• _WHAT THIS TASK INVOLVES_: Would you write out all of the data exactly as it appears below?

--- INFORMATION PROVIDED ---

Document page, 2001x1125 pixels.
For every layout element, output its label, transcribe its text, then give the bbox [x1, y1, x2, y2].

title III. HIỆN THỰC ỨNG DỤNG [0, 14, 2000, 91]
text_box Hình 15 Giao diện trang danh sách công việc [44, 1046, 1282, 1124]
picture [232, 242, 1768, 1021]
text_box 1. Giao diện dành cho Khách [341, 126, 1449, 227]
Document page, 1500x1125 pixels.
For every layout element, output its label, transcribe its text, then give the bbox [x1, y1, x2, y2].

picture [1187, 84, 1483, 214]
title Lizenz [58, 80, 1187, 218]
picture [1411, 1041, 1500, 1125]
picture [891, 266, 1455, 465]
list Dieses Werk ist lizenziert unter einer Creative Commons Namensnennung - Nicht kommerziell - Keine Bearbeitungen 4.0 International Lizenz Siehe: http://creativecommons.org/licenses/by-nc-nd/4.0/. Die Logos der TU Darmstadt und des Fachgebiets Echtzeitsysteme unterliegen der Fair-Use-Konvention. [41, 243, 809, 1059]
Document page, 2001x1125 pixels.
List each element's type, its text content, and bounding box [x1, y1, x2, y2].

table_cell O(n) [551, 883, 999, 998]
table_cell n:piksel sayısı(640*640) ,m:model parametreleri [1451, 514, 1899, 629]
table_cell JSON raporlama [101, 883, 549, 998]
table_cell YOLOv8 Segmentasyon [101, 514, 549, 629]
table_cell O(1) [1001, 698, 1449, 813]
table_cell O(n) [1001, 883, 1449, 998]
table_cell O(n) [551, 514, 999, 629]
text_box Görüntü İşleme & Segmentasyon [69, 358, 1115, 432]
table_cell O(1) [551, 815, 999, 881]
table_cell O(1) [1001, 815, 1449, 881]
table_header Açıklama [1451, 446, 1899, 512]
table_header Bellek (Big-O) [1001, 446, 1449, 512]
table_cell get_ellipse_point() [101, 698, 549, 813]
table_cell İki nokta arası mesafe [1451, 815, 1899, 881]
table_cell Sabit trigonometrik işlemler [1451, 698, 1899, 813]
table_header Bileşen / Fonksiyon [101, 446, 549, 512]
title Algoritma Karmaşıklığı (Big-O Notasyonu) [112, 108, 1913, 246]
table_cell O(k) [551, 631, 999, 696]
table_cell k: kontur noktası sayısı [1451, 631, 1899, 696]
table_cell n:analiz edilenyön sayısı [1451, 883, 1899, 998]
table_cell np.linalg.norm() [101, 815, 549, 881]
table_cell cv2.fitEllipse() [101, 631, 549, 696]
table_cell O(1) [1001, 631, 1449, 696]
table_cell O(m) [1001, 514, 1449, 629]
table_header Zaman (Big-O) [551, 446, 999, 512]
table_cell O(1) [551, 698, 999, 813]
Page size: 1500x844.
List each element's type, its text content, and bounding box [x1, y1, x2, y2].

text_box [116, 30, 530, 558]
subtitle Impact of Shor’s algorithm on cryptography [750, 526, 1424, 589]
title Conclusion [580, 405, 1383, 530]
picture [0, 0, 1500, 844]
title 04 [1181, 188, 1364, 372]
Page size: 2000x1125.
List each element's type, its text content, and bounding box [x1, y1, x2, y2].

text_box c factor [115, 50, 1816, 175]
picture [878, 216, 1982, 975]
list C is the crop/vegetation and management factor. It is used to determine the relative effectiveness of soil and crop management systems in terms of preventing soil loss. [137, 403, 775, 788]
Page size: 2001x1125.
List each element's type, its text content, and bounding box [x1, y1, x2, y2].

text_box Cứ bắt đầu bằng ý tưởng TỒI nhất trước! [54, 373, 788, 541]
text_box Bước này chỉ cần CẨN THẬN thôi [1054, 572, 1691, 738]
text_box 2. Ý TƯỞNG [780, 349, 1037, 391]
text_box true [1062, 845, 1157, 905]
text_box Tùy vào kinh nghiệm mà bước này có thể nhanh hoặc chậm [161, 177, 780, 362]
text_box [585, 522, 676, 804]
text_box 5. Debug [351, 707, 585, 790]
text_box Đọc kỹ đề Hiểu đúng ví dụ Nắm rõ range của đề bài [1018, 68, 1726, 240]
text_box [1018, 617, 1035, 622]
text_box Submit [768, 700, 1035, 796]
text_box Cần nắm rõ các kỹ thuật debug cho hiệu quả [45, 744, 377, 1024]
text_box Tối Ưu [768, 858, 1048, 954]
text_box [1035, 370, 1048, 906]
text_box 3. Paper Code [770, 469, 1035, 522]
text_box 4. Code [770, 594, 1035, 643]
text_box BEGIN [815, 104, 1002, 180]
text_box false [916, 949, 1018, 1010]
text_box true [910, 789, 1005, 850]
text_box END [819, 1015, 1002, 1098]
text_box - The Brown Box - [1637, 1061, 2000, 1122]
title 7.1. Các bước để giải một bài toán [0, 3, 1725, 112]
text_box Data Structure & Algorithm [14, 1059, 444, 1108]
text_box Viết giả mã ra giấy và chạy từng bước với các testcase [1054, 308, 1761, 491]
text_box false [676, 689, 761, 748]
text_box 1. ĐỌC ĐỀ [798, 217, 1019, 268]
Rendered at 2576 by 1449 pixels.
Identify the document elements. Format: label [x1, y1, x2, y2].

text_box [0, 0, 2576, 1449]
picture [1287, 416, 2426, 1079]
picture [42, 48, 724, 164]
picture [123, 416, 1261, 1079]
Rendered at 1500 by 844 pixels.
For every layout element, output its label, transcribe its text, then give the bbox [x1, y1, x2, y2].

---

• _RESULT_:
Document page, 2001x1125 pixels.
For every layout element, output its label, transcribe its text, then give the bbox [x1, y1, x2, y2].

title III. HIỆN THỰC ỨNG DỤNG [0, 14, 2000, 91]
text_box Hình 15 Giao diện trang danh sách công việc [44, 1046, 1282, 1124]
picture [232, 242, 1768, 1021]
text_box 1. Giao diện dành cho Khách [341, 126, 1449, 227]
Document page, 1500x1125 pixels.
For every layout element, output its label, transcribe its text, then give the bbox [x1, y1, x2, y2].

picture [1187, 84, 1483, 214]
title Lizenz [58, 80, 1187, 218]
picture [1411, 1041, 1500, 1125]
picture [891, 266, 1455, 465]
list Dieses Werk ist lizenziert unter einer Creative Commons Namensnennung - Nicht kommerziell - Keine Bearbeitungen 4.0 International Lizenz Siehe: http://creativecommons.org/licenses/by-nc-nd/4.0/. Die Logos der TU Darmstadt und des Fachgebiets Echtzeitsysteme unterliegen der Fair-Use-Konvention. [41, 243, 809, 1059]
Document page, 2001x1125 pixels.
List each element's type, its text content, and bounding box [x1, y1, x2, y2].

table_cell O(n) [551, 883, 999, 998]
table_cell n:piksel sayısı(640*640) ,m:model parametreleri [1451, 514, 1899, 629]
table_cell JSON raporlama [101, 883, 549, 998]
table_cell YOLOv8 Segmentasyon [101, 514, 549, 629]
table_cell O(1) [1001, 698, 1449, 813]
table_cell O(n) [1001, 883, 1449, 998]
table_cell O(n) [551, 514, 999, 629]
text_box Görüntü İşleme & Segmentasyon [69, 358, 1115, 432]
table_cell O(1) [551, 815, 999, 881]
table_cell O(1) [1001, 815, 1449, 881]
table_header Açıklama [1451, 446, 1899, 512]
table_header Bellek (Big-O) [1001, 446, 1449, 512]
table_cell get_ellipse_point() [101, 698, 549, 813]
table_cell İki nokta arası mesafe [1451, 815, 1899, 881]
table_cell Sabit trigonometrik işlemler [1451, 698, 1899, 813]
table_header Bileşen / Fonksiyon [101, 446, 549, 512]
title Algoritma Karmaşıklığı (Big-O Notasyonu) [112, 108, 1913, 246]
table_cell O(k) [551, 631, 999, 696]
table_cell k: kontur noktası sayısı [1451, 631, 1899, 696]
table_cell n:analiz edilenyön sayısı [1451, 883, 1899, 998]
table_cell np.linalg.norm() [101, 815, 549, 881]
table_cell cv2.fitEllipse() [101, 631, 549, 696]
table_cell O(1) [1001, 631, 1449, 696]
table_cell O(m) [1001, 514, 1449, 629]
table_header Zaman (Big-O) [551, 446, 999, 512]
table_cell O(1) [551, 698, 999, 813]
Page size: 1500x844.
List each element's type, its text content, and bounding box [x1, y1, x2, y2].

text_box [116, 30, 530, 558]
subtitle Impact of Shor’s algorithm on cryptography [750, 526, 1424, 589]
title Conclusion [580, 405, 1383, 530]
picture [0, 0, 1500, 844]
title 04 [1181, 188, 1364, 372]
Page size: 2000x1125.
List each element's type, its text content, and bounding box [x1, y1, x2, y2].

text_box c factor [115, 50, 1816, 175]
picture [878, 216, 1982, 975]
list C is the crop/vegetation and management factor. It is used to determine the relative effectiveness of soil and crop management systems in terms of preventing soil loss. [137, 403, 775, 788]
Page size: 2001x1125.
List each element's type, its text content, and bounding box [x1, y1, x2, y2].

text_box Cứ bắt đầu bằng ý tưởng TỒI nhất trước! [54, 373, 788, 541]
text_box Bước này chỉ cần CẨN THẬN thôi [1054, 572, 1691, 738]
text_box 2. Ý TƯỞNG [780, 349, 1037, 391]
text_box true [1062, 845, 1157, 905]
text_box Tùy vào kinh nghiệm mà bước này có thể nhanh hoặc chậm [161, 177, 780, 362]
text_box [585, 522, 676, 804]
text_box 5. Debug [351, 707, 585, 790]
text_box Đọc kỹ đề Hiểu đúng ví dụ Nắm rõ range của đề bài [1018, 68, 1726, 240]
text_box [1018, 617, 1035, 622]
text_box Submit [768, 700, 1035, 796]
text_box Cần nắm rõ các kỹ thuật debug cho hiệu quả [45, 744, 377, 1024]
text_box Tối Ưu [768, 858, 1048, 954]
text_box [1035, 370, 1048, 906]
text_box 3. Paper Code [770, 469, 1035, 522]
text_box 4. Code [770, 594, 1035, 643]
text_box BEGIN [815, 104, 1002, 180]
text_box false [916, 949, 1018, 1010]
text_box true [910, 789, 1005, 850]
text_box END [819, 1015, 1002, 1098]
text_box - The Brown Box - [1637, 1061, 2000, 1122]
title 7.1. Các bước để giải một bài toán [0, 3, 1725, 112]
text_box Data Structure & Algorithm [14, 1059, 444, 1108]
text_box Viết giả mã ra giấy và chạy từng bước với các testcase [1054, 308, 1761, 491]
text_box false [676, 689, 761, 748]
text_box 1. ĐỌC ĐỀ [798, 217, 1019, 268]
Rendered at 2576 by 1449 pixels.
Identify the document elements. Format: label [x1, y1, x2, y2].

text_box [0, 0, 2576, 1449]
picture [1287, 416, 2426, 1079]
picture [42, 48, 724, 164]
picture [123, 416, 1261, 1079]
Rendered at 1500 by 844 pixels.
For every layout element, output its label, transcribe its text, then give the bbox [x1, y1, x2, y2].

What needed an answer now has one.